The province of B.C. saw the largest rent increase between 2016 and 2021 when compared to the rest of Canada – in addition to having the highest proportion of renters spending unaffordable amounts on rent and utilities.

The average rent in B.C. is $1,492, which increased by 30 per cent from 2016 to 2021.

In Vancouver, average rent is higher at $1,658, according to new data from the Canadian Rental Housing Index.

Released on June 19, the index data reveals issues with affordability across the province and the country. The data also highlights the housing challenges faced by renters, including overcrowded conditions and issues with repairs.

"[Rental housing in B.C.] is the hotspot of the rental housing crisis across the country. And we're seeing it not just in larger urban centres. For a long time, we thought this was a big-city problem, but what the data demonstrates is that it's a problem that touches small, mid-sized and large communities right across the province, and increasingly across the country,” said Jill Atkey, CEO of the BC Non-Profit Housing Association in an interview with Glacier Media.

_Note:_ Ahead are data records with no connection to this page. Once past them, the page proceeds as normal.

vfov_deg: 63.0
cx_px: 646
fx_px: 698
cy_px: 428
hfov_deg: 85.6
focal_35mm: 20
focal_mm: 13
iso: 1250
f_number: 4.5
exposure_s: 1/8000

For B.C. and Vancouver renters, roughly 38 per cent spend more than 30 per cent of their income on rent and utilities. The Canada Mortgage and Housing Corp.’s definition for affordable housing is shelter accounting for less than 30 per cent of a household's before-tax income.

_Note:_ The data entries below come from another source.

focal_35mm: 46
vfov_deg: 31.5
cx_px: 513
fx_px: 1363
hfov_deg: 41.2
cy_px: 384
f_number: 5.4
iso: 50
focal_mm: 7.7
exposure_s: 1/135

Provincewide, 16 per cent of renters spend over 50 per cent of their income on rent and utilities. In Vancouver, this number is 18 per cent. West Vancouver (33 per cent), Richmond (23 per cent), White Rock and the city of North Vancouver (both 21 per cent) are the communities with the highest number of individuals who spend more than 50 per cent of their income on rent and utilities.

The median income of a renter in B.C. is $63,200, with Vancouver at $67,000.

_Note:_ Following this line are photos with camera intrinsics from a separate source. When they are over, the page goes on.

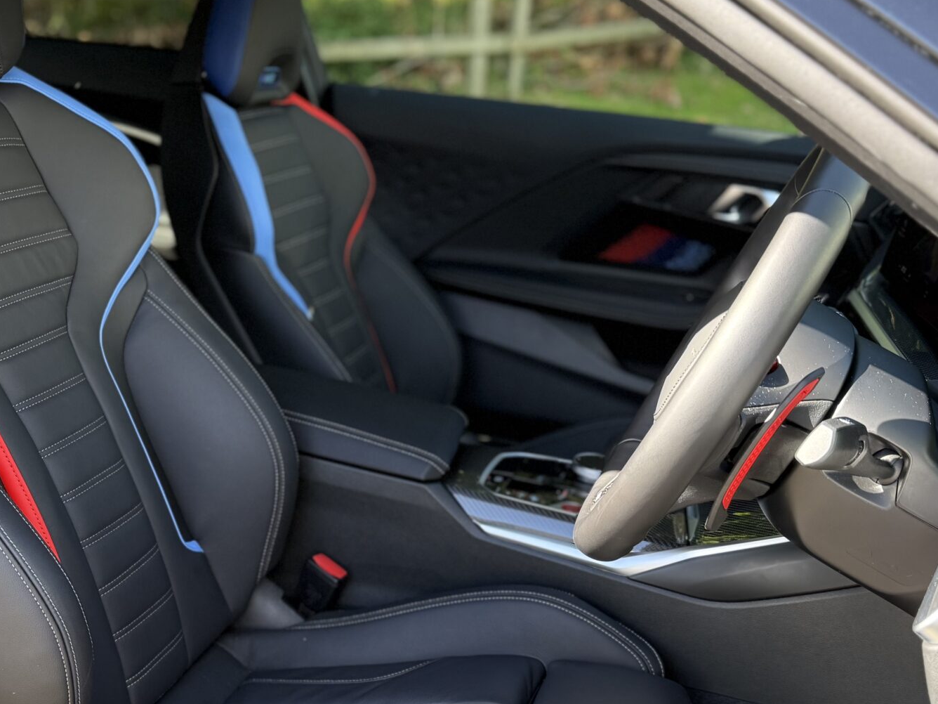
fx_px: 1246
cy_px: 429
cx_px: 289
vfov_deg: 31.4
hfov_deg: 40.6
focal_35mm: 46
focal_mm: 6.76
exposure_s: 1/243
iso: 160
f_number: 1.78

“This stark reality demands our attention and concerted efforts. We cannot ignore the significant proportion of renter households burdened with unaffordable housing expenses, putting them at an increased risk of homelessness if they are forced to leave their home,” said Ray Sullivan, executive director of the Canadian Housing and Renewal Association in a media statement.

“We must work together to create a future where all Canadians can access quality housing.”

Eleven per cent of B.C. renters live in overcrowded conditions – a figure that drops to 10 per cent in Vancouver. In addition, seven per cent of renters in Vancouver and B.C. live in units that are in need of urgent repairs.

“When we look at the overcrowding data, there could be a tendency for preferences toward intergenerational households and intergenerational living. What this tells us is that the housing supply that we're building in the rental market isn't necessarily the right type of supply to accommodate intergenerational living preferences,” Atkey said.

Across Canada, women-led renter households face higher rates of affordability challenges than households led by men, according to the index. Meanwhile, 13 per cent of Indigenous-led renter households in Canada live in homes in need of major repairs.

“These conditions perpetuate a cycle of inequality and hardship, disproportionately affecting marginalized communities,” said Margaret Pfoh, CEO of the Aboriginal Housing Management Association, in a media statement.

“In addition to the unique challenges Indigenous-led households face, these difficult renting conditions also impact women-led, racialized-led, and Immigrant-led households across Canada.”

This story was updated to include comments from Jill Atkey, CEO of the BC Non-Profit Housing Association.